--- Problem description ---
Search the records for the string "drugs", then copy each line that has it.

Stored entries
----

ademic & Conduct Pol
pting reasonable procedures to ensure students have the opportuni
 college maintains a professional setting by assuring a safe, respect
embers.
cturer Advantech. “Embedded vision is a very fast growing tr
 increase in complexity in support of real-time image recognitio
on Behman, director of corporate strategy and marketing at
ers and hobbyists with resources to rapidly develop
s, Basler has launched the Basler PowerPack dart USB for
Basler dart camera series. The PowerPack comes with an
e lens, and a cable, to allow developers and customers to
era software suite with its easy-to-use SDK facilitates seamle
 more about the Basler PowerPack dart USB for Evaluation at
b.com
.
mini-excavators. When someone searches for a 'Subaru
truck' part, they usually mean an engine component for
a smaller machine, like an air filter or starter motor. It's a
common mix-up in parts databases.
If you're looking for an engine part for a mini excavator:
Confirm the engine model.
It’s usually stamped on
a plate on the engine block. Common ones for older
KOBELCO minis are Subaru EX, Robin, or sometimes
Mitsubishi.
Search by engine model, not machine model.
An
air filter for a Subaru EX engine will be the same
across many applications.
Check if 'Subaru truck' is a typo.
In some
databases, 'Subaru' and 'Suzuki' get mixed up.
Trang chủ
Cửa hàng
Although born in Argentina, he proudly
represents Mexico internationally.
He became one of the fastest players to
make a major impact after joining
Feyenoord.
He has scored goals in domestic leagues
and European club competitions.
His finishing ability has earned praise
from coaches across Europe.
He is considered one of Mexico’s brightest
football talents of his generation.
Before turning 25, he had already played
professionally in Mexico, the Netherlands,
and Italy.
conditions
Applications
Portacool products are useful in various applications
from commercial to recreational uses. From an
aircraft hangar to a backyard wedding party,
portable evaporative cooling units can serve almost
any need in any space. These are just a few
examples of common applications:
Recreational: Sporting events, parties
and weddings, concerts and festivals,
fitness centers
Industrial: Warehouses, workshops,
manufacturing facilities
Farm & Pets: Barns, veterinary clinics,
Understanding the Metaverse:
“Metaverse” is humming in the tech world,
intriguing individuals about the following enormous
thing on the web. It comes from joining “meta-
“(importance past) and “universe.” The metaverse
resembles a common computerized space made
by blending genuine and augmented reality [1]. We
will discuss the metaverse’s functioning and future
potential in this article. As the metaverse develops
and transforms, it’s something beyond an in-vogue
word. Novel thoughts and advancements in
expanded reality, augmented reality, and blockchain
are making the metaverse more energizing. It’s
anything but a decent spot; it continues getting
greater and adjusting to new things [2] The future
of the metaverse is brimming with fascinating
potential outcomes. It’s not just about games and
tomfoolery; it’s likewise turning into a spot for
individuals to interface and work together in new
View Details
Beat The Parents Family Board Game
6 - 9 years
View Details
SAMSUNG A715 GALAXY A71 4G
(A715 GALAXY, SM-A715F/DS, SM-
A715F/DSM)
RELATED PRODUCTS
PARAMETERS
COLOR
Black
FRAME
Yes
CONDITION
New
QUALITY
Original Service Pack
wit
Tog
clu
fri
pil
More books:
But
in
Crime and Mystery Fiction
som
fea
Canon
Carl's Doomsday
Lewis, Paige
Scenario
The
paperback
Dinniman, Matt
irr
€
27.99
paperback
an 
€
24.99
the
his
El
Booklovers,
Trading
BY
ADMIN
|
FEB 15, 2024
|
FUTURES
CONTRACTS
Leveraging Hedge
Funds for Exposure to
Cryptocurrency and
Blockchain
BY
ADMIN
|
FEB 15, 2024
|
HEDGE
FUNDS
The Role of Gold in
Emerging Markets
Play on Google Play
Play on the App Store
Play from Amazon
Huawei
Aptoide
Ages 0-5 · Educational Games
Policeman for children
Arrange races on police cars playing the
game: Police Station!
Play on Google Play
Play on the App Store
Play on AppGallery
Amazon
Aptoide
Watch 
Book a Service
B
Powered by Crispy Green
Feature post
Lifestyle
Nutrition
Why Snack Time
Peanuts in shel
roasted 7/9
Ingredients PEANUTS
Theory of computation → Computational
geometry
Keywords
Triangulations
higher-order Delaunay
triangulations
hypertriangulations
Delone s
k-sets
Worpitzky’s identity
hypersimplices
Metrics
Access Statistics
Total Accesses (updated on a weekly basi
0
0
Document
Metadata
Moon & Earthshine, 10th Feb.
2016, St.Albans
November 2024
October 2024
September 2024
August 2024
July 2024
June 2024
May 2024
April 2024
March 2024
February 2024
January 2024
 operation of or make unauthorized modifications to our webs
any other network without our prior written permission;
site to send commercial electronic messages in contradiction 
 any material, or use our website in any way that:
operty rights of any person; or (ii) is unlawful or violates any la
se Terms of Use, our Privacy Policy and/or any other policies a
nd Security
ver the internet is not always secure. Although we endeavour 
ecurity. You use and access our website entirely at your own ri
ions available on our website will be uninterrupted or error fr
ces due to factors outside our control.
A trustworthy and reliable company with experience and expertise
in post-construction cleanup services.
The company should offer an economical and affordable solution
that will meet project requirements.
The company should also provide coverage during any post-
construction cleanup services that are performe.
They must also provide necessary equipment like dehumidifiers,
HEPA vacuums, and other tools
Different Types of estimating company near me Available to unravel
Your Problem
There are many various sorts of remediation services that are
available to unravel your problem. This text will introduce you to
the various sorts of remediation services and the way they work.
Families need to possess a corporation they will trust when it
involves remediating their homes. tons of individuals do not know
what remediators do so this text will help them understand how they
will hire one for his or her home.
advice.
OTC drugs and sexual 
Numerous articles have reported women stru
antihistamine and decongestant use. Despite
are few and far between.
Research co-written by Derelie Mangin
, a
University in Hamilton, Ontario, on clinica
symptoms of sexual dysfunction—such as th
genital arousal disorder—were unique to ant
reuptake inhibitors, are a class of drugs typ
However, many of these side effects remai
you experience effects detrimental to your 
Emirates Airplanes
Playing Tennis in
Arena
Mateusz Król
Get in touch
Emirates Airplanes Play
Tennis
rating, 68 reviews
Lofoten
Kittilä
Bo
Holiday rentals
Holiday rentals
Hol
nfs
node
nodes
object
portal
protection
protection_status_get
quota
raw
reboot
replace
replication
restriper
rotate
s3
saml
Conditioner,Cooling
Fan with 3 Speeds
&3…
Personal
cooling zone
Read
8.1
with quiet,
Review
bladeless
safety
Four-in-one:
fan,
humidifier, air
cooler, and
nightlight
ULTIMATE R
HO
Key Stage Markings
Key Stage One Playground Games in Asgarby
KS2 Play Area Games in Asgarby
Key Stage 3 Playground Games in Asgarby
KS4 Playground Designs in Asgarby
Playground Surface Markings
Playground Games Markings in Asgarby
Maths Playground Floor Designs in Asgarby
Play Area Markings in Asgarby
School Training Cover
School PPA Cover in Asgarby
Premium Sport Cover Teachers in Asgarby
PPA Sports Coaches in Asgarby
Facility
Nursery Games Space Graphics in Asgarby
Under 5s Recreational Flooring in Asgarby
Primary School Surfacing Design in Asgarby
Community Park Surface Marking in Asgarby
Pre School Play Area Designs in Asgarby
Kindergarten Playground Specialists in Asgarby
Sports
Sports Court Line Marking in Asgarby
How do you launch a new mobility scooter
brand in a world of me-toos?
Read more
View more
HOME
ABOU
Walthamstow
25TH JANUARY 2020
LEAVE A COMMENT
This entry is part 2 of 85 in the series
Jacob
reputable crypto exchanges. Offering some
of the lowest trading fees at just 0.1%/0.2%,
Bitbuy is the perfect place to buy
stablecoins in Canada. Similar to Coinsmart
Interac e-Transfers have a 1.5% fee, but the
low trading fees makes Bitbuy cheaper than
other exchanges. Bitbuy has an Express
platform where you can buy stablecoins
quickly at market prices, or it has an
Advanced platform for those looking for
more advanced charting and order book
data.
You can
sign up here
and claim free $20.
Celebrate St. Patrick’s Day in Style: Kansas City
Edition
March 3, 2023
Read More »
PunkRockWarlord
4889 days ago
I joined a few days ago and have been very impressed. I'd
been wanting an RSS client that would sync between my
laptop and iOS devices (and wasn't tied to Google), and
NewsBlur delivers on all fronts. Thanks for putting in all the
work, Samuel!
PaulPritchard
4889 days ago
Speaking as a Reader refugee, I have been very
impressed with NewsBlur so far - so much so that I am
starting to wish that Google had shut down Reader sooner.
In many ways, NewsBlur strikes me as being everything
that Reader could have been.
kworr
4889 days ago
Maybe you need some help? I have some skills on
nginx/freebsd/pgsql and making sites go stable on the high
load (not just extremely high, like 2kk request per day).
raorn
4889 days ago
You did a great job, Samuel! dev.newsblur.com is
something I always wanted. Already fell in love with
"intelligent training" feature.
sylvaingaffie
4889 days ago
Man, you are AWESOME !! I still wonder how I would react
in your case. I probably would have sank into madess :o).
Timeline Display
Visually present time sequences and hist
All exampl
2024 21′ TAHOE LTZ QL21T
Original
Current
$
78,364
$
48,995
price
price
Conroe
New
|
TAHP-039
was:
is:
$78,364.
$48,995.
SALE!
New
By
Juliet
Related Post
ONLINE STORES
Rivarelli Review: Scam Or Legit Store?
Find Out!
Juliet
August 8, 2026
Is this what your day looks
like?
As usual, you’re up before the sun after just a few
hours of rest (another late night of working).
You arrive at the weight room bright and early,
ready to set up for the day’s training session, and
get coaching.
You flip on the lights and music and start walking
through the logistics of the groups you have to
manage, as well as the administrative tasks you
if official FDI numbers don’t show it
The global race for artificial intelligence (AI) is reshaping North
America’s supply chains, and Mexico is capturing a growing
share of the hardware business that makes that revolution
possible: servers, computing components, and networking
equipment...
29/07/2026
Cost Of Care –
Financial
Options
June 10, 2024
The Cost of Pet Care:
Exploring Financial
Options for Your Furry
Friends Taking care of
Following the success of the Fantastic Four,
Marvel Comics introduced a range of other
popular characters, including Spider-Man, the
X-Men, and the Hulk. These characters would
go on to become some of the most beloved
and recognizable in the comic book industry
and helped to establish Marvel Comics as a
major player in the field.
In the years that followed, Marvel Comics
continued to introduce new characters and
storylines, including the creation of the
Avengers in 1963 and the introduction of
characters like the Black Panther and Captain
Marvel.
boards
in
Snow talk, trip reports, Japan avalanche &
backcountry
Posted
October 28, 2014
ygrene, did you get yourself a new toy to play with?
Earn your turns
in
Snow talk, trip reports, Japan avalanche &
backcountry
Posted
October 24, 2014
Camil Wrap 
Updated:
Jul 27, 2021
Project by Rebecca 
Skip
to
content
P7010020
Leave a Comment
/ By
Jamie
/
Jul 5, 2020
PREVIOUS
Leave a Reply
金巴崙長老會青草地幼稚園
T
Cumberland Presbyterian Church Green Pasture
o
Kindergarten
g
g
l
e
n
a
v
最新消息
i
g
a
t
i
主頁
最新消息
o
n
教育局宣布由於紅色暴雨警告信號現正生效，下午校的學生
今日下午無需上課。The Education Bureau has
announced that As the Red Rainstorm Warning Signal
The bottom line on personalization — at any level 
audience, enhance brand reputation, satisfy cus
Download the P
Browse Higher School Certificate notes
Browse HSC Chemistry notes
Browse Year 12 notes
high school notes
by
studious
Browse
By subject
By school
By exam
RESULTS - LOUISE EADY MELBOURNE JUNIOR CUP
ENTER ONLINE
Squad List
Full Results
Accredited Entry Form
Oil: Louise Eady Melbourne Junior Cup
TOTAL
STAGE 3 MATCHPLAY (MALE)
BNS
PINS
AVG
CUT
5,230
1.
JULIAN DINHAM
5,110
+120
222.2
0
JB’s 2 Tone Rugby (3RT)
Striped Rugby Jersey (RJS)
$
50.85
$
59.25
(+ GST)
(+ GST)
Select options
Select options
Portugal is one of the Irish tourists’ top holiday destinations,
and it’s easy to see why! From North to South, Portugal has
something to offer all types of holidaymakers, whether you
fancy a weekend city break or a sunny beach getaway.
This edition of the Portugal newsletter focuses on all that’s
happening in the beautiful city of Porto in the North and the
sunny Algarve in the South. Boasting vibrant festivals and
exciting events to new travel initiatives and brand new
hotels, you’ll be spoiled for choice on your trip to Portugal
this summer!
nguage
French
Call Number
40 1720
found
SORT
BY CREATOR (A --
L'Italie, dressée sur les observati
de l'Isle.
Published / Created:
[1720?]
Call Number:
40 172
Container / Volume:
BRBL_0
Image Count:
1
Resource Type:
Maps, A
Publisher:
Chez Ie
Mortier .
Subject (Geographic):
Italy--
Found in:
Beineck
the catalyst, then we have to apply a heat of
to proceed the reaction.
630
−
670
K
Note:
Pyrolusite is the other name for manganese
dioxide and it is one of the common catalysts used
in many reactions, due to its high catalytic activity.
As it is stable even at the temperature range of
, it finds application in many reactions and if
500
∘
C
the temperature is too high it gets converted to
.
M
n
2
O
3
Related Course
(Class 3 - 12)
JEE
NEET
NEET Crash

----

--- Written reply ---
OTC drugs and sexual 
reuptake inhibitors, are a class of drugs typ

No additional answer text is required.